Thankfully, the problem has not gone unnoticed by one of the UK’s main angling organisations, the Angling Trust. Back in October, they started a campaign called Anglers Against Pollution, which aims to unite anglers in the fight against this pollution crisis via petitions, writing to their local Members of Parliament, wearing merchandise with the logo, and by joining and supporting the Angling Trust itself. In its own words on the matter: “The Angling Trust has been campaigning for cleaner waterways since 1948 and through our new campaign, Anglers Against Pollution, seeks to give anglers a voice in the fight for a better future for our environment by holding the Government to account for its promises, its actions and its responsibilities.

“Our waterways are suffocating from all forms of pollution – from agricultural runoff to plastics, chemical pesticides to raw sewage – time is no longer a luxury we can afford in the fight for a cleaner tomorrow for our environment, our fish and our sport.”

This campaign has been relatively well picked up by the UK fishing public – frankly, anyone who sees the result of the Environment Agency survey would feel compelled to do something.

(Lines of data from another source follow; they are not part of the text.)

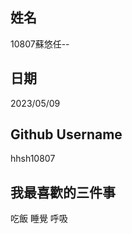 姓名
----
10807蘇悠任--


日期
----


2023/05/09

Github Username
---------------
hhsh10807

我最喜歡的三件事
---------------
吃飯 睡覺 呼吸
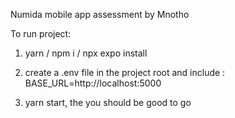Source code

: Numida mobile app assessment by Mnotho

To run project:

1. yarn / npm i / npx expo install
2. create a .env file in the project root and include :
   BASE_URL=http://localhost:5000

3. yarn start, the you should be good to go
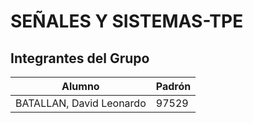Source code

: # SEÑALES Y SISTEMAS-TPE

## Integrantes del Grupo

| Alumno | Padrón |
| -- | -- |
| BATALLAN, David Leonardo | 97529 |


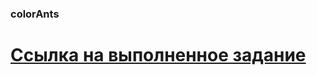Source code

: ###  colorAnts ###
[Ссылка на выполненное задание](https://evgenprushk.github.io/colorAnts/)
===============================================================================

It has also been supported by another UK body, Salmon and Trout Conservation, which purports to look after the interests of wild fish. Its Head of Science and Policy, Dr Janina Gray, described the overall situation as ‘depressing’. 

The River Dove runs through central England home to grayling and wild Brown trout.

Gray is not wrong. We all know what’s happening is wrong, which is why it’s utterly crazy that it’s even happening. Like most things in a similar vein (hello, climate change), we are very good as a species at joining ‘team ostrich’ and burying our heads in the sand because it won’t change the world we wake up to tomorrow. But that short-termism has to end. Ignore a problem for enough tomorrows, and it becomes a permanent problem of today. As an industry that thrives on the health of waterways and fisheries, we simply have to support these kinds of initiatives. Even if that is just sharing the cause and raising awareness – that’s the very least we can do. We have a problem here that the Environment Agency is underfunded by the Government, and many of these pollution sources are out of our control, but we have to take some kind of a stand. Whether that’s by lobbying Government, putting money into campaigns or raising awareness.

The American comparison

Imagine the Cuyahoga River in Ohio – a river that has been so plagued with pollution problems, its condition led to the creation of the Environmental Protection Agency. In 1969, the Cuyahoga famously burst into flame due to extraordinarily high levels of pollution. Now, imagine a level of pollution not too far away from this (if things carry on unchecked), throughout an entire country.

It doesn’t even bear thinking about. Movements are beginning to try and reverse this potential pollution nightmare, but are they enough? I don’t know. All I can say is that we—as an industry—have a huge responsibility to stay aware of issues of like this and throw as much of our money, weight, and power at them as we can. It is our responsibility as businesses that make money from a hobby in the outdoors.

If we do not, the rivers I have etched in my fond memory bank could become a thing that exist only in the past.